Once the job is complete, the panel looks much neater from outside, and the likelihood of dust getting in to clog the controls and damage them is much lower:
Opening the Rogue is easy enough. There are five screws to undo on the base and back, and two on the front. It doesn’t matter what order you work in, as long as care is taken while moving the Rogue when it is only partially screwed together, so as to avoid spraining or cracking the screw points. Four screws are located at the corners of the base plate, as outlined in red on the photo below. One screw is located at the bottom of the rear panel, also outlined in red on the photo. Two screws are located on the front, one at each end of the keyboard. The second photo shows one of these partially undone.
Turn the Rogue upright and lift the lid. The third photo shows my previously-modified Rogue open like this; note the wiring at the left that connects the keyboard to the upper part. This is present in an unmodified Rogue. Be careful not to strain this.

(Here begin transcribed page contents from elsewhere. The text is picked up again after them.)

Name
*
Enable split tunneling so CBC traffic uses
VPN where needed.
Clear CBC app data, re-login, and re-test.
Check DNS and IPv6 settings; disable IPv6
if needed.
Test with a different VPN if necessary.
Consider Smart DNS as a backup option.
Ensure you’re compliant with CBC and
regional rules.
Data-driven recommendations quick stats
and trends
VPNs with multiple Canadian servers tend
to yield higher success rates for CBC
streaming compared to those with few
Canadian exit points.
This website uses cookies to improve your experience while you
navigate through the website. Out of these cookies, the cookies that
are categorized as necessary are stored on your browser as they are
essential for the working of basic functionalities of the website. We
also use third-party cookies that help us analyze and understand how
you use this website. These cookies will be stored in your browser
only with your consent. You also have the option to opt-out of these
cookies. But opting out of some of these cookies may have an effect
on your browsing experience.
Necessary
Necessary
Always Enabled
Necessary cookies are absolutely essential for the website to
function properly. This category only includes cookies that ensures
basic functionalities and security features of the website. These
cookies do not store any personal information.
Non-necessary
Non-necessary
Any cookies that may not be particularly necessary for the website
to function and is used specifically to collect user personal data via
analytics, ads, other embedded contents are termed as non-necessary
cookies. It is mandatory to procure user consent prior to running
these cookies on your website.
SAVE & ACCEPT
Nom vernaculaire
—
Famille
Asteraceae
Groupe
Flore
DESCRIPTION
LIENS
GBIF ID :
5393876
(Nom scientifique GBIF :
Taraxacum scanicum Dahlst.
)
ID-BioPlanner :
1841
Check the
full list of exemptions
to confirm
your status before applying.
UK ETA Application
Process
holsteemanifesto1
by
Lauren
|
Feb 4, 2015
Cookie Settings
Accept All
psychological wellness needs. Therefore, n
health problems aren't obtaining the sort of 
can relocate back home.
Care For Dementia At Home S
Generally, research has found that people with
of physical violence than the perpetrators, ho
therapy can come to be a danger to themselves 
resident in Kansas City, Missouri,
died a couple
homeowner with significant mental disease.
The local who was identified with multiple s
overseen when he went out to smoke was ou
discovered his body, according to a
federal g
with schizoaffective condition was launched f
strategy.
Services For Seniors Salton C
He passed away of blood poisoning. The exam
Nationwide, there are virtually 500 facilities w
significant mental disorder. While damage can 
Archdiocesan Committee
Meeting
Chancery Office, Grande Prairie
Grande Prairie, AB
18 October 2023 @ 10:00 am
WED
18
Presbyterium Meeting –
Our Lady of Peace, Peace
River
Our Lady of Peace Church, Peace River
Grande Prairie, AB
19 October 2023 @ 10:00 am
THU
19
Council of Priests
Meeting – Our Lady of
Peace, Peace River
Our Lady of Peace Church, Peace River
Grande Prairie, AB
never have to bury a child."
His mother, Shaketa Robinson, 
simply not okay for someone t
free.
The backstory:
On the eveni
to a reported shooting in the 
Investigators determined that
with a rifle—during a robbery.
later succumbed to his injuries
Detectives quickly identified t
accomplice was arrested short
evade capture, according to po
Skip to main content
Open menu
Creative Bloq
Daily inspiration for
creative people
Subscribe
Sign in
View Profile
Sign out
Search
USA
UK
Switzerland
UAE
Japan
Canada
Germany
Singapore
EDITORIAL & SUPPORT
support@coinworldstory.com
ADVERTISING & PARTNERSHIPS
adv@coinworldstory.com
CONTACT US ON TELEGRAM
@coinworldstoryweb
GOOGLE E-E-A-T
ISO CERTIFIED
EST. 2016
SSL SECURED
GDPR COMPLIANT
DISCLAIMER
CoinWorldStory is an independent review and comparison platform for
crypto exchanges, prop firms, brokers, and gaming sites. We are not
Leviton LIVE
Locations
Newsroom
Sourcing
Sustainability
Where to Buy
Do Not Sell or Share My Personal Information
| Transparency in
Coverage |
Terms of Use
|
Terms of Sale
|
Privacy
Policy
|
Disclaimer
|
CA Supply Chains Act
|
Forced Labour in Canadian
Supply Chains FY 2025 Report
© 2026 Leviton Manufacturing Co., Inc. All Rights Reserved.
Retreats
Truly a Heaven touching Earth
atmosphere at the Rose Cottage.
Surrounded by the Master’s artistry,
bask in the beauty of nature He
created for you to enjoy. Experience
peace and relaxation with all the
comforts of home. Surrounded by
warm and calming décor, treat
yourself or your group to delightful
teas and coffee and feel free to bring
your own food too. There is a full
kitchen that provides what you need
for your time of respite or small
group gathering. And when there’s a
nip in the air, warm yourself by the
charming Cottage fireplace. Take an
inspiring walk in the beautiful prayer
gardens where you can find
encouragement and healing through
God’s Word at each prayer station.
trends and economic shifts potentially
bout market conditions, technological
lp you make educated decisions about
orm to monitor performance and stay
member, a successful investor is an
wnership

To remove the main PCB from the top part, firstly remove all the knobs from the rotary controls and sliders. They should just pull off with little difficulty. The main PCB is attached to the top section by mean of three screws at the front, and a clip at the rear, which is itself attached to the body via three more screws. It is a simple matter to unscrew these in whichever order you feel works best. The clip simply slides off the PCB. The photos below highlight the locations of these screws from inside and out. Note that in the photos I have also removed the jack PCB. This is attached to the rear panel by the nuts around the jack sockets. Simply unscrew them and the PCB pulls away.
The final photo shows the Rogue open with the main PCB and jack PCB removed from the panel.